▶ [Text section]:

As U.S. manufacturers once again grapple with outsourcing production to foreign facilities, issues with intellectual property protection begin to arise. Intellectual properties provide companies with a competitive advantage, making them incredibly valuable. Not only does it include patentable property but also the know-how involved in making the products.
The intellectual property for making your product goes beyond the components or ingredients used to make it, setpoints, durations, tolerances, and the best order for performing all steps are also included. When these are strewn about as printed work instructions, they become easier to steal. Conversely, when automated, steps may be hidden from the operator making theft more difficult. However, an electronic-encoded intellectual property can still be hacked. So, using multi-layer security can be used to thwart such attacks. Multi-layer security should include all—or most—of network security, device security, application security, and encryption.
An intellectual property can also be stolen or compromised when plant operations modify product methods and procedures. Products of inferior quality or products unsafe for consumer use steal value from the intellectual property by devaluing the product brand. Automation is combined with logging all system activities to guard against this form of intellectual property theft. Some systems allow playback of system operations through the human-machine interface. Some implement automated notification when an operator varies a procedure in any manner. Both are powerful tools to protect the intellectual property value and train operators to take appropriate actions.

▶ [Extracted information]:
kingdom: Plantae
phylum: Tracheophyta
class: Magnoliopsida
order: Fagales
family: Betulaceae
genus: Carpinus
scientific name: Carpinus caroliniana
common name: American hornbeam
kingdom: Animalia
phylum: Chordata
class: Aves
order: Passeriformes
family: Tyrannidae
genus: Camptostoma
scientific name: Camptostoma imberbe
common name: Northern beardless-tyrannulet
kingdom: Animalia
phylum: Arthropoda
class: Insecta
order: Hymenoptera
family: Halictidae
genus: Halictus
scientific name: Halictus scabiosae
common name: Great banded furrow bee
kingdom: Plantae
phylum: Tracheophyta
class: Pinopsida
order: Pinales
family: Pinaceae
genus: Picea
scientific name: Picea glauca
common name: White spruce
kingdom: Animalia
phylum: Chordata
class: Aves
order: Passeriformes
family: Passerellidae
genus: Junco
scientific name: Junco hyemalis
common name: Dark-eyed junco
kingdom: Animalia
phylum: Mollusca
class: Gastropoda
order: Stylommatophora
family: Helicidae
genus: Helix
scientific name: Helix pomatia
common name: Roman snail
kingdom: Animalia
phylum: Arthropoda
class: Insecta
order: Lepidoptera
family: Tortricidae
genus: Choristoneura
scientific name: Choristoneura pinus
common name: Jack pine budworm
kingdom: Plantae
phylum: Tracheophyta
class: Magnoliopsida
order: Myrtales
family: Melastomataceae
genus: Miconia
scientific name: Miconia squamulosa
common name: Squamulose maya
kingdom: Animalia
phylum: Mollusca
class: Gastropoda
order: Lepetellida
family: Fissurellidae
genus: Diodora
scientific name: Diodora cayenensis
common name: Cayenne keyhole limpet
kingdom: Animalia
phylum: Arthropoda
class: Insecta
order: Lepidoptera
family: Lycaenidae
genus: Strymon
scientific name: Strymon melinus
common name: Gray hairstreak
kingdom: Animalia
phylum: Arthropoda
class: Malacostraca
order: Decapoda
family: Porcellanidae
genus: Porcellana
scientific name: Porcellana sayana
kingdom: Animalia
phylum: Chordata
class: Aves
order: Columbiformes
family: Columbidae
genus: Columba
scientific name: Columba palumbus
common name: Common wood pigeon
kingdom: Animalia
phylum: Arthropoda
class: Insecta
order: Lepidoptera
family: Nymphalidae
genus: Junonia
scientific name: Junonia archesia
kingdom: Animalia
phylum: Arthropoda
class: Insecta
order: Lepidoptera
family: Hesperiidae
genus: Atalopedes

▶ [Prompt 1]:
Answer these questions about the text on intellectual property:
(a) Besides patentable property, what does intellectual property include?
(b) What may happen to steps when they are automated?
(c) What is automation combined with to guard against theft through modified procedures?
▶ [Prompt 2]:
Name every kind of protection that the text on intellectual property says multi-layer security should include.
▶ [Prompt 3]:
Write a continuation of the text on intellectual property, beginning right after its final sentence.
The material has no connection to the text on intellectual property.

▶ [Response box 1]:
(a) The know-how involved in making the products.
(b) They may be hidden from the operator, which makes theft more difficult.
(c) Logging all system activities.

▶ [Response box 2]:
Network security, device security, application security, and encryption.

▶ [Response box 3]:
Another form of intellectual property theft involves modification by unauthorized individuals. Owners can protect the source files from which work instructions are printed with file level security although, they cannot, as described above, ensure that the procedures are fastidiously followed. Individuals authorized to modify a programmable logic controller, programmable automation controller, or distributed control system programming may or may not comprehend how a programming “fix” can affect intellectual property.
The effects of a change may not be immediately noticed, but during this time hundreds of thousands of dollars of inferior or unsafe product contaminates downstream equipment and inventory or is packaged and warehoused or shipped. Best-in-class systems not only provide access security, they implement version management and roll-back for quick recovery. When an intellectual property is programmed into the control system, such rollback is not possible without additional software and may be cumbersome to use in that it restores an entire program, not just the specific procedure.
Should a plant be ravaged by disease, as we see happening these days, highly automated systems can continue to produce quality products even when staffed with less skilled, temporary, operators. Intellectual properties managed by a secure procedure manager could save millions in lost production and bad publicity as recently experienced by several meat packaging facilities. Obviously, certain products and procedures lend themselves better to automation, but disaster is indiscriminate.
Best-in-class automation—including best in class procedure management—combats all these threats to intellectual property, the value of the intellectual property and use of it. Capable control systems integrators can help you secure your intellectual property from theft, damage and more.
Timothy S. Matheny, P.E., is president of ECS Solutions, a certified member of the Control System Integrators Association (CSIA). He is also author of a paper on model-based control, presented to the ISA Food and Pharmaceutical Industry Division in 2014. To obtain a copy of Matheny’s paper, or for more information about ECS Solutions, visit its profile on the CSIA Industrial Automation Exchange.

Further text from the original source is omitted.